La dynastie Tang est bien connue pour les contributions de l'époque à la poésie, en partie le résultat de la création par Xuanzong d'une académie pour les poètes, qui a aidé à préserver plus de 48 900 poèmes écrits par plus de 2 000 poètes de l'époque.

L'un des plus connus est Li Bai, né en 701 av. Reclus taoïste qui a quitté la maison à un jeune âge, Li Bai a passé la majeure partie de sa vie à errer, et ses poèmes se concentrent sur la nature, l'amitié et l'importance de l'alcool.

Bai Juyi, né en 772 après J.-C., a inauguré un nouveau style de poésie écrit pour être compris par les paysans et abordant les questions politiques et la justice sociale. Bai Juyi était un employé du gouvernement pendant toute sa vie et est décédé en 846 après JC.

Wang Wei, né en 699 apr.

Le poète de la fin de la période Li Shangyin, né en 813 après JC, est connu pour son style visuel éclectique qui évoquait l'érotisme aux côtés de la satire politique. Sa popularité est venue principalement après sa mort.

Impression de la dynastie Tang

L'impression sur bois a été développée au début de l'ère Tang avec des exemples de son développement datant d'environ 650 après JC.

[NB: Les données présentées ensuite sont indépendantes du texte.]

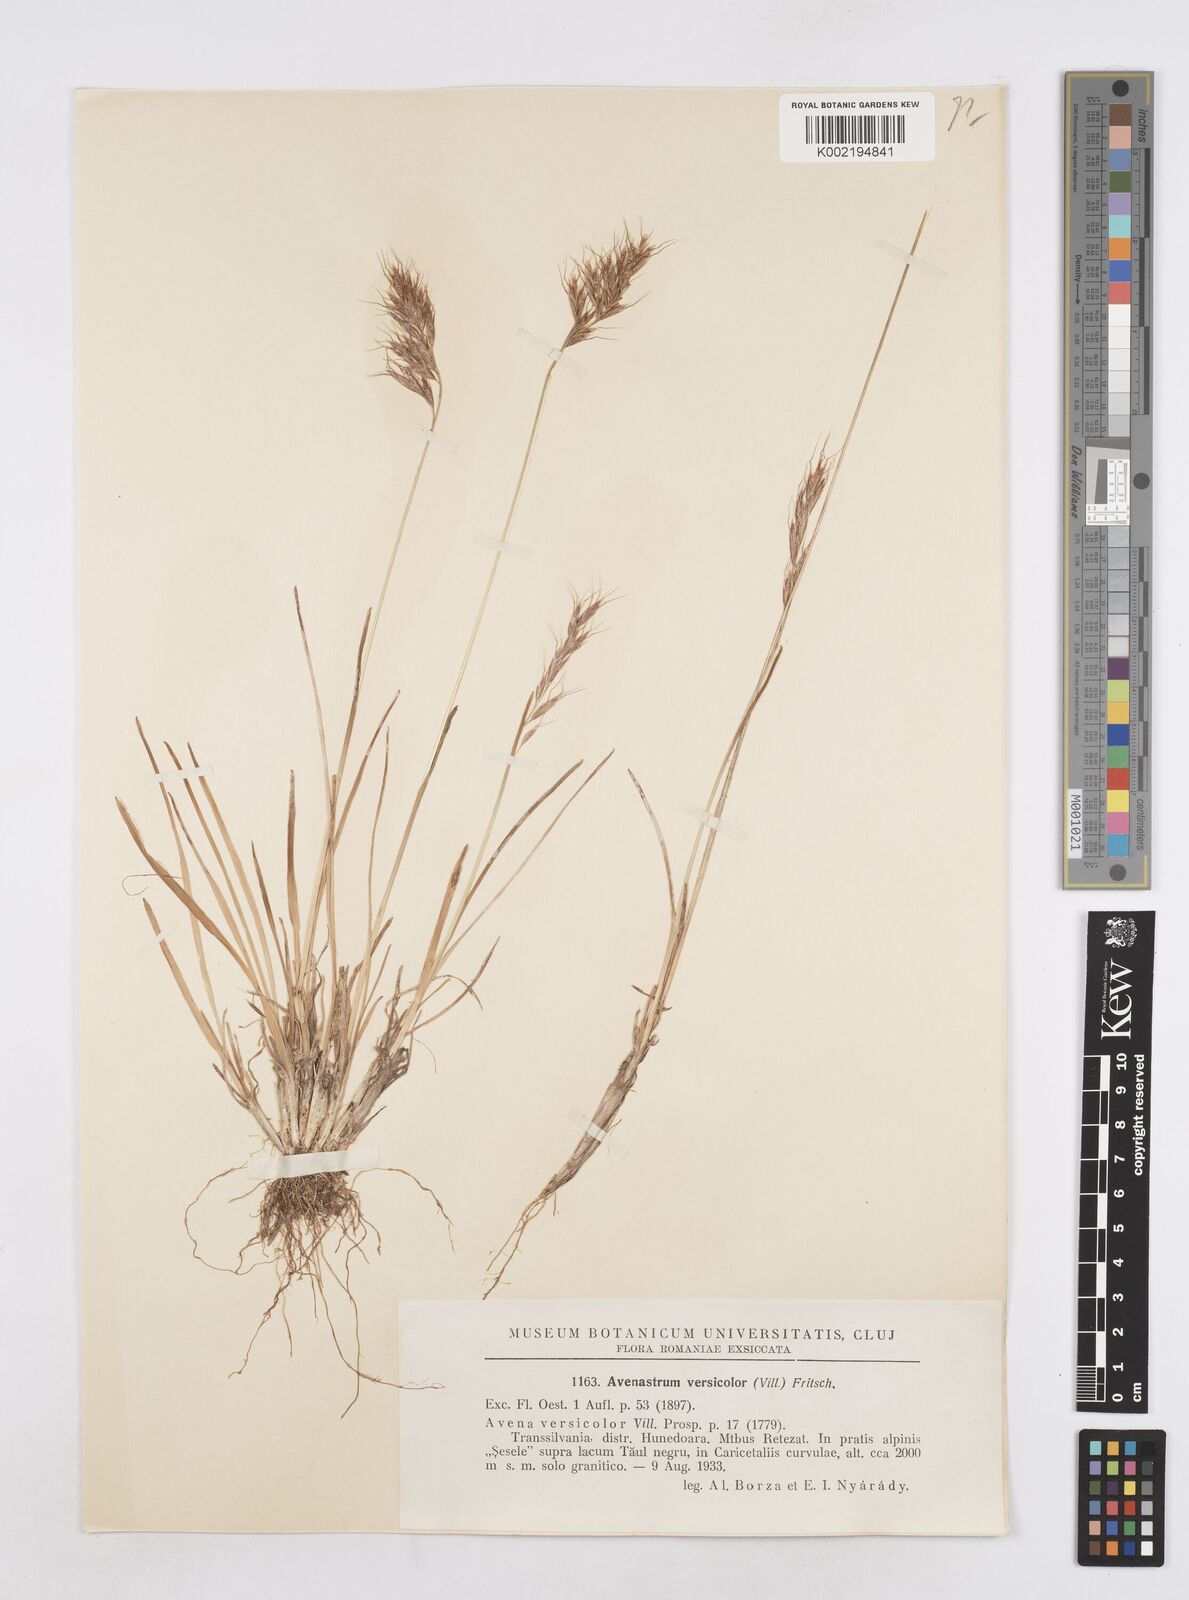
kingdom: Plantae
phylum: Tracheophyta
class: Liliopsida
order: Poales
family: Poaceae
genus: Helictochloa
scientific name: Helictochloa versicolor
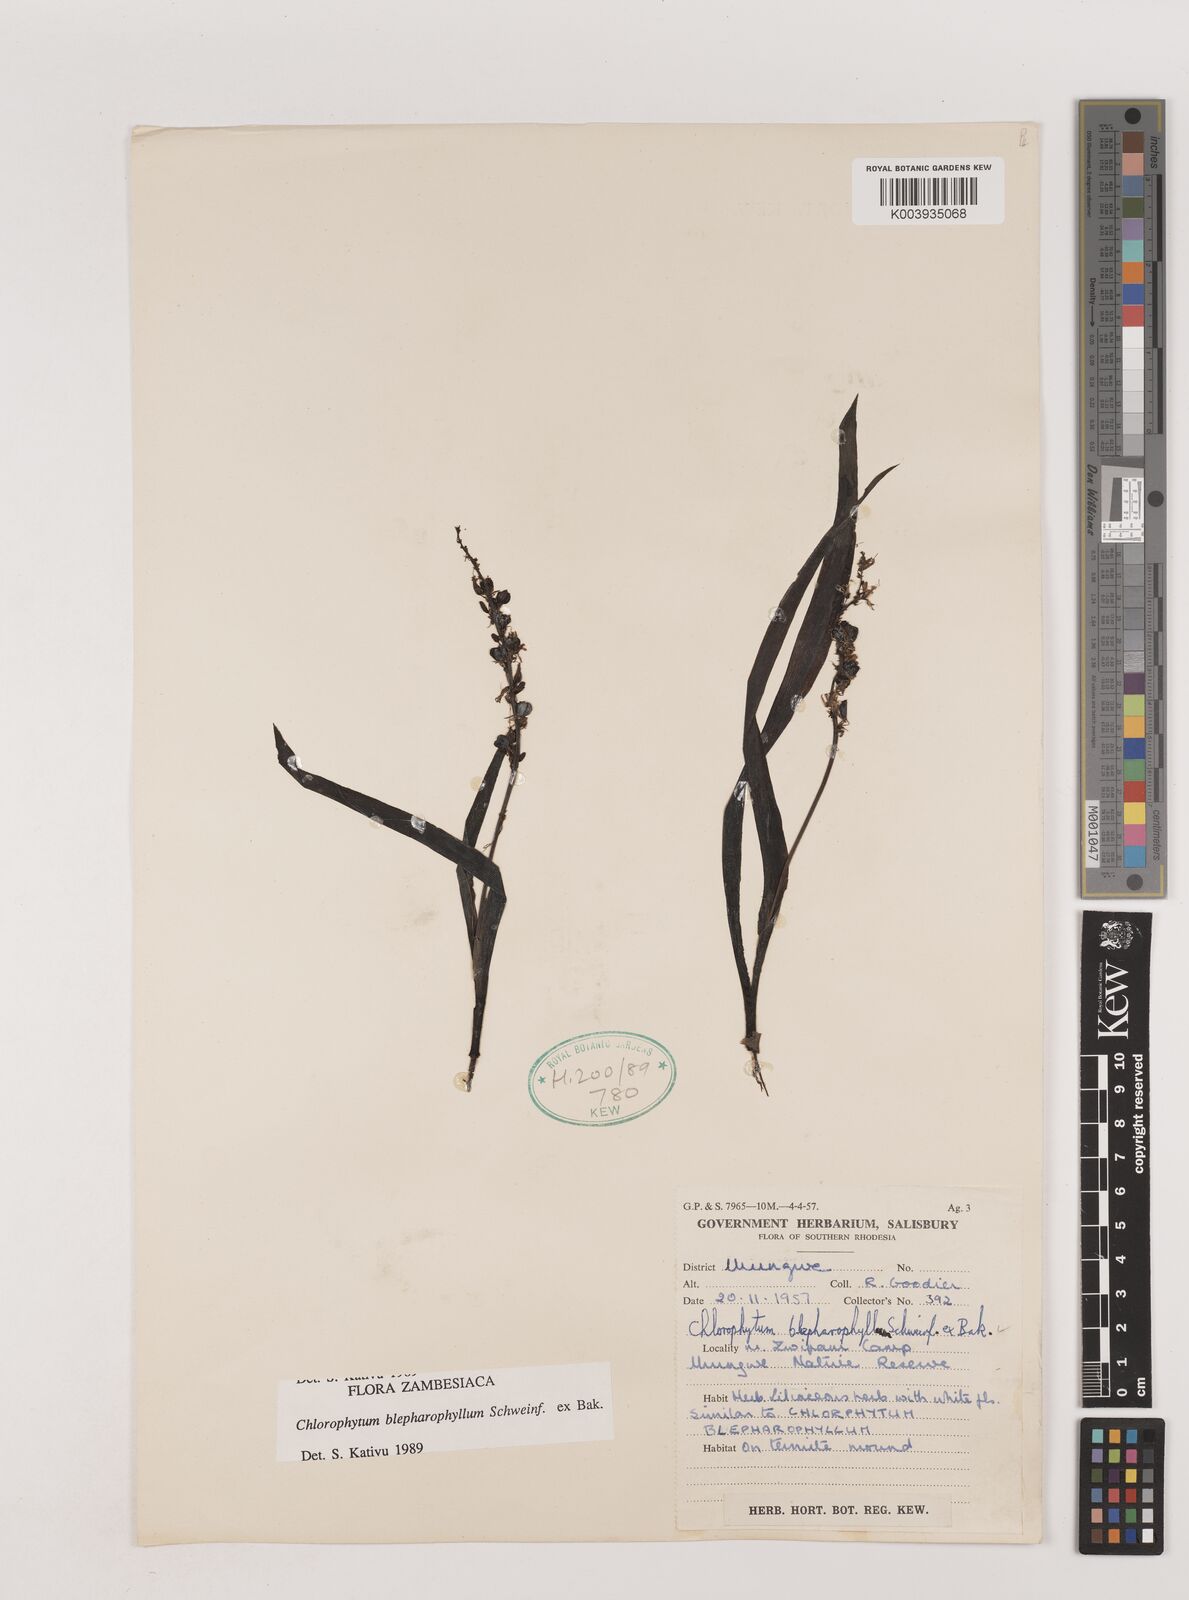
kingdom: Plantae
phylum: Tracheophyta
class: Liliopsida
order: Asparagales
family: Asparagaceae
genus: Chlorophytum
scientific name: Chlorophytum blepharophyllum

On trouve une utilisation plus courante au cours du IXe siècle, avec des calendriers, des livres pour enfants, des guides de test, des manuels de charme, des dictionnaires et des almanachs. Les livres commerciaux ont commencé à être imprimés vers 762 av.

En 835 av. il y avait une interdiction de l'impression privée provoquée en raison de la distribution de calendriers non autorisés. Le plus ancien document imprimé survivant de l'ère Tang est le Sutra du Diamant de 868 après J.-C., un rouleau de 16 pieds comportant des calligraphies et des illustrations.

Bouddhisme

L'impression sur bois est reconnue pour avoir contribué à faire du bouddhisme une partie intégrante de la vie chinoise ordinaire en donnant aux moines bouddhistes la possibilité de produire des textes en masse.

Les monastères avaient acquis le pouvoir sous l'impératrice Wu, bien que Xuanzong ait essayé de tempérer cela.

Les monastères se sont insinués dans de nombreux aspects de la vie, y compris les écoles pour les enfants, les logements pour les voyageurs et les espaces pour les rassemblements et les fêtes. Les monastères étaient de grands propriétaires terriens, ce qui leur fournissait les fonds pour agir en tant que prêteurs sur gage et prêteurs sur gages ainsi que pour posséder des entreprises comme des moulins.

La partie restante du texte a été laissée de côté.